EU to open borders for COVID vaccinated tourists

US tourists who have been fully vaccinated against COVID will be able to visit the EU over the summer, Ursula von der Leyen, president of the European Commission, said in an interview with The New York Times, Report informs.

The fast pace of vaccination in the US, and advanced talks between authorities there and the EU over how to make vaccine certificates acceptable as proof of immunity for visitors, will enable the European Commission, the executive branch of the EU, to recommend a switch in policy that could see trans-Atlantic leisure travel restored.

“The Americans, as far as I can see, use European Medicines Agency-approved vaccines,” Ursula von der Leyen noted. “This will enable free movement and the travel to the EU.

“Because one thing is clear: All 27 member states will accept, unconditionally, all those who are vaccinated with vaccines that are approved by E.M.A.,” she added. The agency, the bloc’s drugs regulator, has approved all three vaccines being used in the US, namely the Moderna, Pfizer/BioNTech and Johnson & Johnson shots.

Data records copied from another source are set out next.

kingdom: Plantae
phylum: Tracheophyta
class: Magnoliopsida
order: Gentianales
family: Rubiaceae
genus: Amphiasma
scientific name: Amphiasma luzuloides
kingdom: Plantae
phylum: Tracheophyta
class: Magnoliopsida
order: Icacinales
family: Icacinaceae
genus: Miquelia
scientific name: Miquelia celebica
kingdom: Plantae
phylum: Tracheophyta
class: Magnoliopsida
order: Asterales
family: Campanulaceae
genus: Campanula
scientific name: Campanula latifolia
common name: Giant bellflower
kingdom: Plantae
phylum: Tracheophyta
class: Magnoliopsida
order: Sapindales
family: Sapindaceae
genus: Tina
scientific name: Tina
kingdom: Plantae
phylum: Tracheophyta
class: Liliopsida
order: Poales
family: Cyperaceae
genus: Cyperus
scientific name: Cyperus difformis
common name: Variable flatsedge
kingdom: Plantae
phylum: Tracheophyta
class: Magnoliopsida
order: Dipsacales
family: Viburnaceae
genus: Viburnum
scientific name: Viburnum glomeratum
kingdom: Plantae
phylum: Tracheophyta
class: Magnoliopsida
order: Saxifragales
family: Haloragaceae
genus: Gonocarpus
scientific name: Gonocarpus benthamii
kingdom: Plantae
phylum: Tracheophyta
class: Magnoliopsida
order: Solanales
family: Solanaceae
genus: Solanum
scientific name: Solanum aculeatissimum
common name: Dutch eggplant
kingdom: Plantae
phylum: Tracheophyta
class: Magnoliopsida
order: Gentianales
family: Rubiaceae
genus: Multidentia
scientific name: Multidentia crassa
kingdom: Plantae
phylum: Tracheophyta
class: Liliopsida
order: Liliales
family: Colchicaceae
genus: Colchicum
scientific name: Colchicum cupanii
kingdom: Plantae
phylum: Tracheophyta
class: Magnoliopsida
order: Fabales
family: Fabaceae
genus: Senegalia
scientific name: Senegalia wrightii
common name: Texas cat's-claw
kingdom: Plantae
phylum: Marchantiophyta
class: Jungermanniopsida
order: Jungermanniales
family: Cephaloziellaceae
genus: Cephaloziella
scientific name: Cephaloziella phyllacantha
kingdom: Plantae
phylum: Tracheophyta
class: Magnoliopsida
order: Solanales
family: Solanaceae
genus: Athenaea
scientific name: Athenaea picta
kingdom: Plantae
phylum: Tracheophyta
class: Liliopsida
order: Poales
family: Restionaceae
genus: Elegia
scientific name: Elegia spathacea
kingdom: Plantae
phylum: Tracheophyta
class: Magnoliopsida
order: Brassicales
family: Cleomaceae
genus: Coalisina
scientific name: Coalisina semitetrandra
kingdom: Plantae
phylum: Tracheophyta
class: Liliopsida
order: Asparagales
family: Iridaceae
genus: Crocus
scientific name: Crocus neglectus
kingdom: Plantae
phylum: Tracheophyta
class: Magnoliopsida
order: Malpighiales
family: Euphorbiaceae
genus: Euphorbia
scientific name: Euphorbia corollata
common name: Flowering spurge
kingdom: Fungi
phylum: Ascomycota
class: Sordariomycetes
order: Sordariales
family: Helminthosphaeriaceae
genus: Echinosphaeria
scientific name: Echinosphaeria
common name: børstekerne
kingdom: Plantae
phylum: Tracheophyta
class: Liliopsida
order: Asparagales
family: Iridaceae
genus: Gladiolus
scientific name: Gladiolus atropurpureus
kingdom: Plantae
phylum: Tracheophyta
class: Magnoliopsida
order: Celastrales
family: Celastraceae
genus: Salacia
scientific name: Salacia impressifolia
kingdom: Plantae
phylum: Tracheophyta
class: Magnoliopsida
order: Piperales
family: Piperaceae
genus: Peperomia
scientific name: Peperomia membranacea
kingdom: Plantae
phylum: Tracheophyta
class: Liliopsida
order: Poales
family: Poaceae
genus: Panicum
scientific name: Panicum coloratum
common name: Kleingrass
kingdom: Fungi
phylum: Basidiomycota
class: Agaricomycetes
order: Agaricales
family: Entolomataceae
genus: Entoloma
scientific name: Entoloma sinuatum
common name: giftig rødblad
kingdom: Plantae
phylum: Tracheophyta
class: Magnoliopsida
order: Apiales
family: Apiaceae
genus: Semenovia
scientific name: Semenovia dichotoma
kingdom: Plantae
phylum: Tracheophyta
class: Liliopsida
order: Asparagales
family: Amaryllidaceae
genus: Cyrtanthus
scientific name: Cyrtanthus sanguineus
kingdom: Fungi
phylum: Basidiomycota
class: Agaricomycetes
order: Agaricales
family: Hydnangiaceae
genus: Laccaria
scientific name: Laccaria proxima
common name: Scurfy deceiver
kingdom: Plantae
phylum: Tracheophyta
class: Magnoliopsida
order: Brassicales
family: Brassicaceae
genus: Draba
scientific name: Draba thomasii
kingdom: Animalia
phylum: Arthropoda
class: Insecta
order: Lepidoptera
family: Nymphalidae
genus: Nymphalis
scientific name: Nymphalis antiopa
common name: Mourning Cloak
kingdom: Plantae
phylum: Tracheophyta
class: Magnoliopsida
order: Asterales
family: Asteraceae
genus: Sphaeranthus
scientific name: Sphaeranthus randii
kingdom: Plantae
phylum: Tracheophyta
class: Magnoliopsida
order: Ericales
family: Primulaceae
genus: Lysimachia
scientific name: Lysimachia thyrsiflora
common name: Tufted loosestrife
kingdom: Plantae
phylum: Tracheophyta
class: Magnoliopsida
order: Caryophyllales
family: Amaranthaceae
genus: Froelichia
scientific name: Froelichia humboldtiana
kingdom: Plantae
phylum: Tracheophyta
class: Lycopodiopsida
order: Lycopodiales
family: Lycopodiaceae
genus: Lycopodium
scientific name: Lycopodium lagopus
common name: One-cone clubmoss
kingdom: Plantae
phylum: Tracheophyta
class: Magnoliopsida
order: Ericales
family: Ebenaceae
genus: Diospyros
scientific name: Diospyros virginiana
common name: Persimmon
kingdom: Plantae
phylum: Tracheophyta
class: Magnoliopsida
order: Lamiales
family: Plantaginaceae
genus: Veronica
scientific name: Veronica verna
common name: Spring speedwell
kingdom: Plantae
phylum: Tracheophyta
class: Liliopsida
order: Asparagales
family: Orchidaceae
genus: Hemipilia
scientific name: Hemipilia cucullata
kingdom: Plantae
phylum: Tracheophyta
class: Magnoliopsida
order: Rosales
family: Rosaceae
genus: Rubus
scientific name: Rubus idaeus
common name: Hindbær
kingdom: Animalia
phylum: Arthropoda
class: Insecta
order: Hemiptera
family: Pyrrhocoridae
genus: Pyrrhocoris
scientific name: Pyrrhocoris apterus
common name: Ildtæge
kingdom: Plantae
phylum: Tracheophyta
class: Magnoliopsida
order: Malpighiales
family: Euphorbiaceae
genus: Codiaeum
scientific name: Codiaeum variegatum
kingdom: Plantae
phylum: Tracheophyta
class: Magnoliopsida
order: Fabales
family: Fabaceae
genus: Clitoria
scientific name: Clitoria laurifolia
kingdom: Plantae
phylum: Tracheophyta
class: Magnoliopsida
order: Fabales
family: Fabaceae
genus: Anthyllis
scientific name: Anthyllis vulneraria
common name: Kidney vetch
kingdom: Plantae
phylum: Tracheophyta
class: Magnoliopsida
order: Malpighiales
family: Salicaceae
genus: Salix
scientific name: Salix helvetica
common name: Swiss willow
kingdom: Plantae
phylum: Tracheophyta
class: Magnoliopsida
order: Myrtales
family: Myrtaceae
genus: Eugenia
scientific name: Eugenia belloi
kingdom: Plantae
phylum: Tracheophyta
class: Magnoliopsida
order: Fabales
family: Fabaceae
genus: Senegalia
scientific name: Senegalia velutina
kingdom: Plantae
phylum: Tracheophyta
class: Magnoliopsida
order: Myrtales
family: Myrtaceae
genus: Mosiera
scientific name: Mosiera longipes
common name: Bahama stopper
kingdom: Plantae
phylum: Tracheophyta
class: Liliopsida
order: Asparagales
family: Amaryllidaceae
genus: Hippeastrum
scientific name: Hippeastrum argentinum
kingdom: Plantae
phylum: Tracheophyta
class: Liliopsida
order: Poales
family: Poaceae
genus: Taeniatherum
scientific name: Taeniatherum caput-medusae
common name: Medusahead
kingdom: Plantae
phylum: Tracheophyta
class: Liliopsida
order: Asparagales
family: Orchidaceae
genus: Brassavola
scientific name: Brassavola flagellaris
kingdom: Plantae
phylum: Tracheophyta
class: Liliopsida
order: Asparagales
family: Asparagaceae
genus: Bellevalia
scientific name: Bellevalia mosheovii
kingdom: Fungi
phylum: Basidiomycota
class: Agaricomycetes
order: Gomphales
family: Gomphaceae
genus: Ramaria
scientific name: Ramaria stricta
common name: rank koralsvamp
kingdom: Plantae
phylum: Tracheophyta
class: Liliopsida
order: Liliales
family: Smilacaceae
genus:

Ursula von der Leyen did not offer a timeline on when exactly tourist travel might open up or details on how it would occur. But her comments are a top-level statement that the current travel restrictions are set to change on the basis of vaccination certificates.

She added that resumption of travel would depend “on the epidemiological situation, but the situation is improving in the United States, as it is, hopefully, also improving in the European Union.”